◆ **Exercise instructions**:
Every line below is to be given again precisely; images are to be left out.

◆ **Dataset content**:
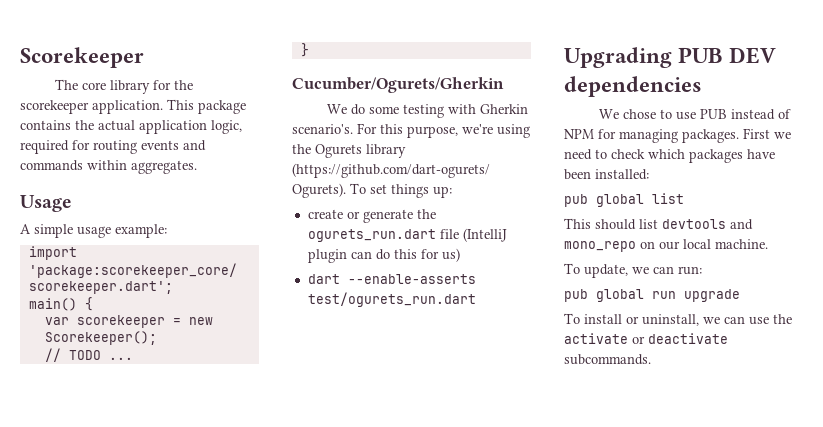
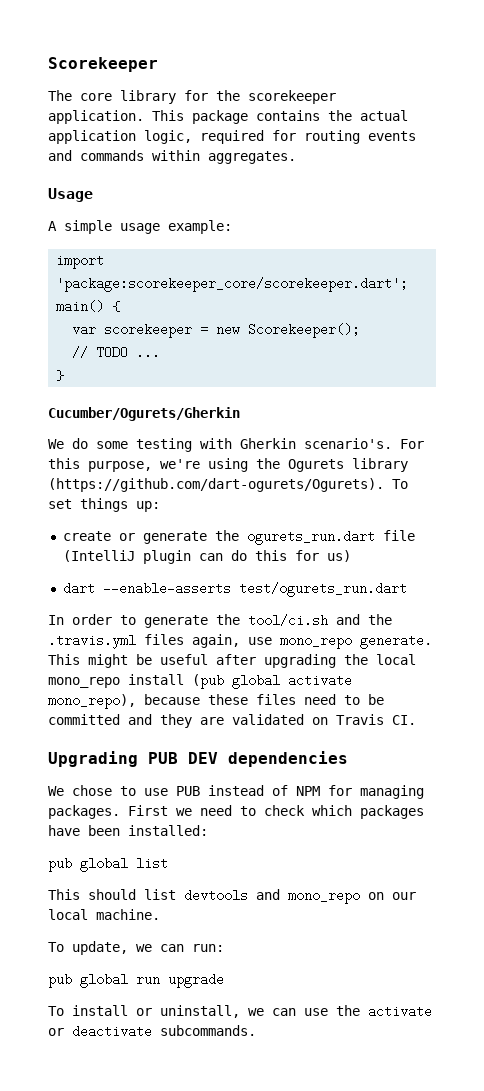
(476, 299) none -> [48,614,392,628] [48,634,432,649] [48,654,416,668] [48,674,352,689] [48,694,384,709] [48,714,416,728] // In order to generate the tool/ci.sh and the .travis.yml files again, use mono_repo generate. This might be useful after upgrading the local mono_repo install (pub global activate mono_repo), because these files need to be committed and they are validated on Travis CI.

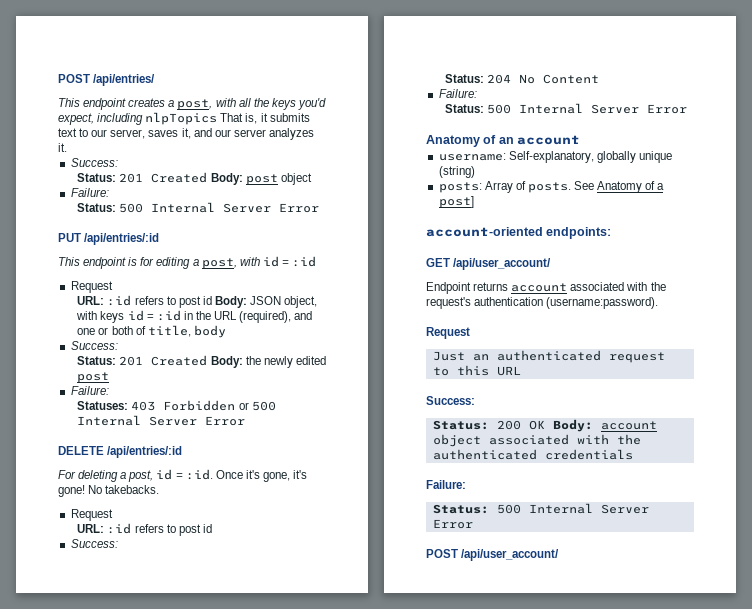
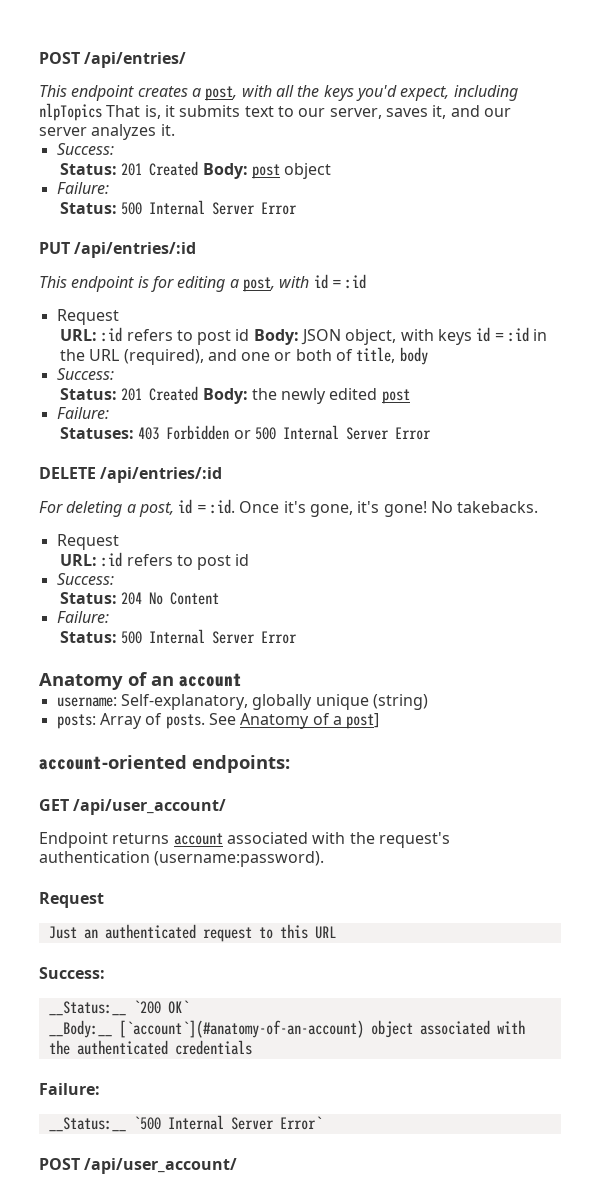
[432,419,657,432] Status: 200 OK Body: account -> [48,1000,189,1016] [48,1020,364,1038] __Status:__ `200 OK` // __Body:__ [`account`](#anatomy-of-an-account)
[432,503,649,514] [432,519,473,529] Status: 500 Internal Server Error -> [48,1115,322,1132] __Status:__ `500 Internal Server Error`

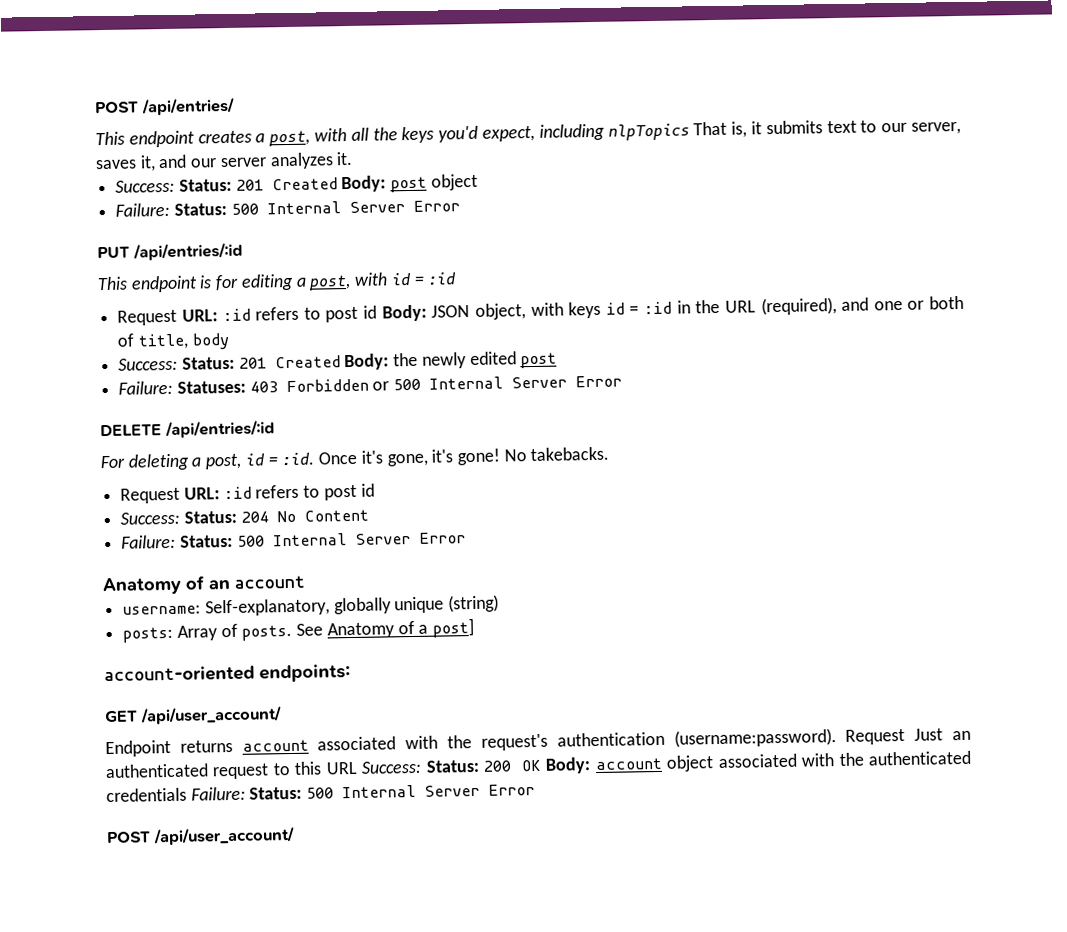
(114, 149) // -> (176, 186) none
(109, 188) // -> (171, 209) none
(119, 317) // -> (178, 317) none
(114, 374) // -> (179, 364) none
(109, 413) // -> (174, 387) none
(119, 542) // -> (181, 495) none
(114, 579) // -> (181, 518) none
(109, 617) // -> (177, 541) none
[39,892,104,908] // Request // -> [845,728,906,745] Request
[39,967,105,979] [48,1000,189,1016] [48,1020,364,1038] // Success: // __Status:__ `200 OK` // __Body:__ [`account`](#anatomy-of-an-account) -> [361,757,662,774] Success: Status: 200 OK Body: account
[39,1083,100,1095] [48,1115,322,1132] // Failure: // __Status:__ `500 Internal Server Error` -> [190,784,536,801] Failure: Status: 500 Internal Server Error

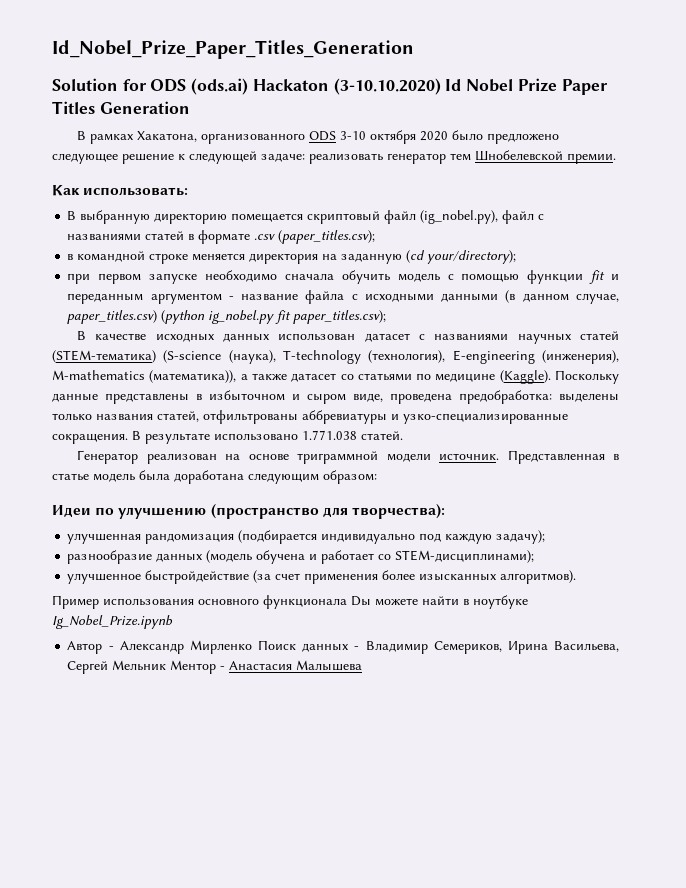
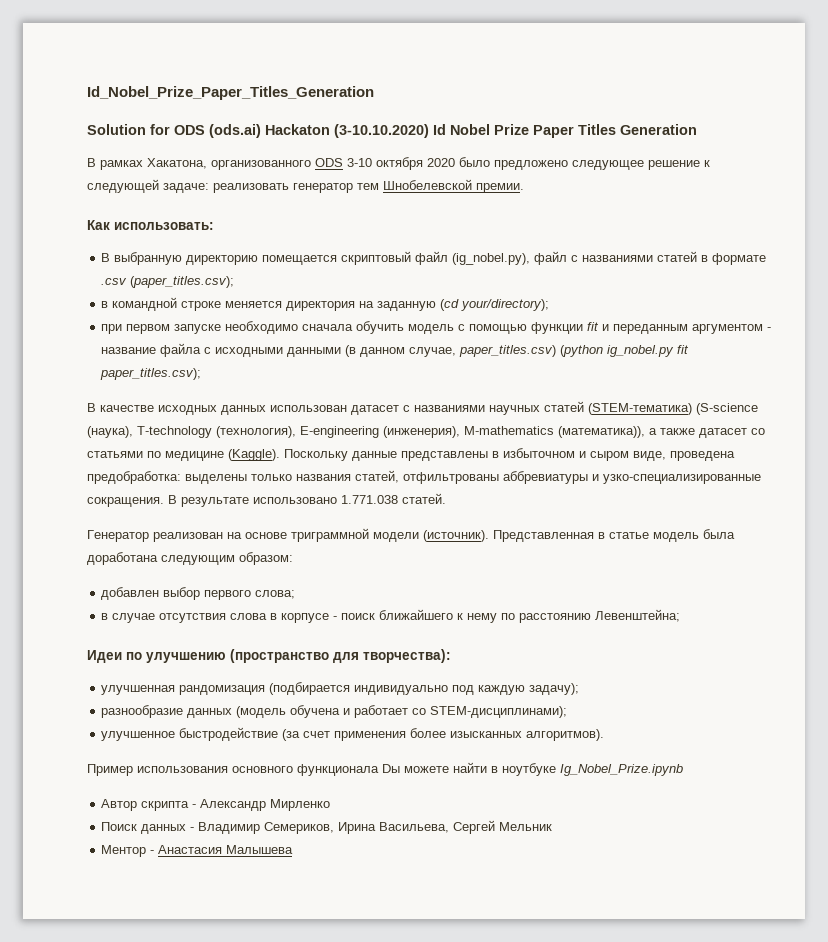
[439,453,500,460] источник. -> [423,530,489,542] (источник).
(377, 477) none -> [101,587,296,600] [101,609,681,623] // добавлен выбор первого слова; // в случае отсутствия слова в корпусе - поиск ближайшего к нему по расстоянию Левенштейна;
[145,570,250,584] быстройдействие -> [179,727,279,741] быстродействие
(103, 647) none -> [141,801,190,811] скрипта
(252, 647) none -> (331, 805) //
(167, 665) none -> (553, 826) //

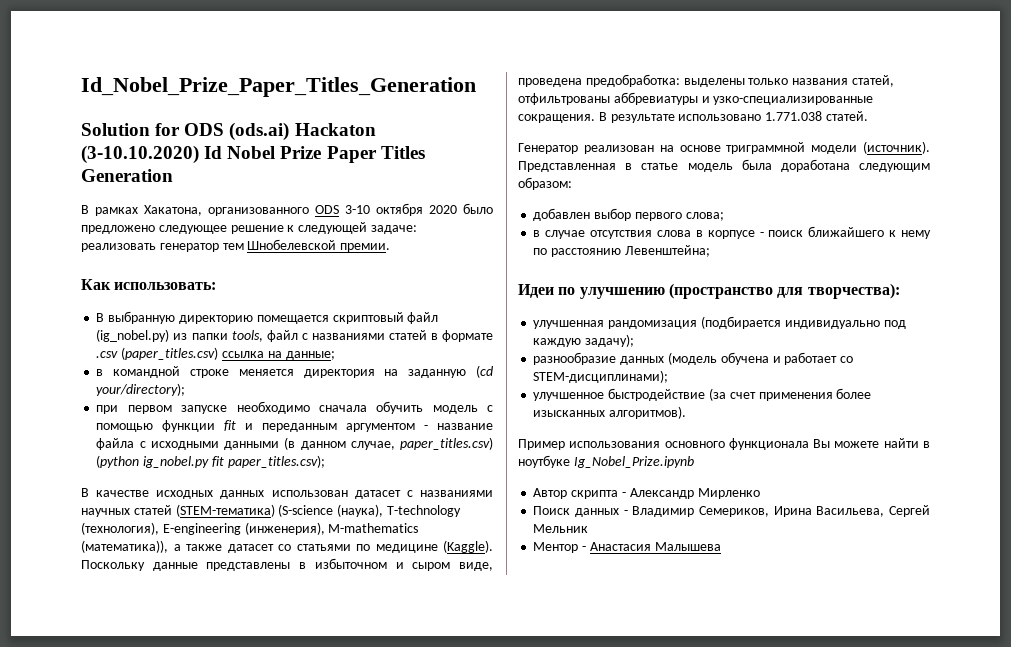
[452,253,531,265] (ig_nobel.py), -> [96,329,263,342] (ig_nobel.py) из папки tools,
[130,276,235,288] (paper_titles.csv); -> [121,347,335,360] (paper_titles.csv) ссылка на данные;
[382,764,400,773] Dы -> [813,439,831,448] Вы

◆ **Exercise answer**:
(476, 299) none -> [48,614,392,628] [48,634,432,649] [48,654,416,668] [48,674,352,689] [48,694,384,709] [48,714,416,728] // In order to generate the tool/ci.sh and the .travis.yml files again, use mono_repo generate. This might be useful after upgrading the local mono_repo install (pub global activate mono_repo), because these files need to be committed and they are validated on Travis CI.

[432,419,657,432] Status: 200 OK Body: account -> [48,1000,189,1016] [48,1020,364,1038] __Status:__ `200 OK` // __Body:__ [`account`](#anatomy-of-an-account)
[432,503,649,514] [432,519,473,529] Status: 500 Internal Server Error -> [48,1115,322,1132] __Status:__ `500 Internal Server Error`

(114, 149) // -> (176, 186) none
(109, 188) // -> (171, 209) none
(119, 317) // -> (178, 317) none
(114, 374) // -> (179, 364) none
(109, 413) // -> (174, 387) none
(119, 542) // -> (181, 495) none
(114, 579) // -> (181, 518) none
(109, 617) // -> (177, 541) none
[39,892,104,908] // Request // -> [845,728,906,745] Request
[39,967,105,979] [48,1000,189,1016] [48,1020,364,1038] // Success: // __Status:__ `200 OK` // __Body:__ [`account`](#anatomy-of-an-account) -> [361,757,662,774] Success: Status: 200 OK Body: account
[39,1083,100,1095] [48,1115,322,1132] // Failure: // __Status:__ `500 Internal Server Error` -> [190,784,536,801] Failure: Status: 500 Internal Server Error

[439,453,500,460] источник. -> [423,530,489,542] (источник).
(377, 477) none -> [101,587,296,600] [101,609,681,623] // добавлен выбор первого слова; // в случае отсутствия слова в корпусе - поиск ближайшего к нему по расстоянию Левенштейна;
[145,570,250,584] быстройдействие -> [179,727,279,741] быстродействие
(103, 647) none -> [141,801,190,811] скрипта
(252, 647) none -> (331, 805) //
(167, 665) none -> (553, 826) //

[452,253,531,265] (ig_nobel.py), -> [96,329,263,342] (ig_nobel.py) из папки tools,
[130,276,235,288] (paper_titles.csv); -> [121,347,335,360] (paper_titles.csv) ссылка на данные;
[382,764,400,773] Dы -> [813,439,831,448] Вы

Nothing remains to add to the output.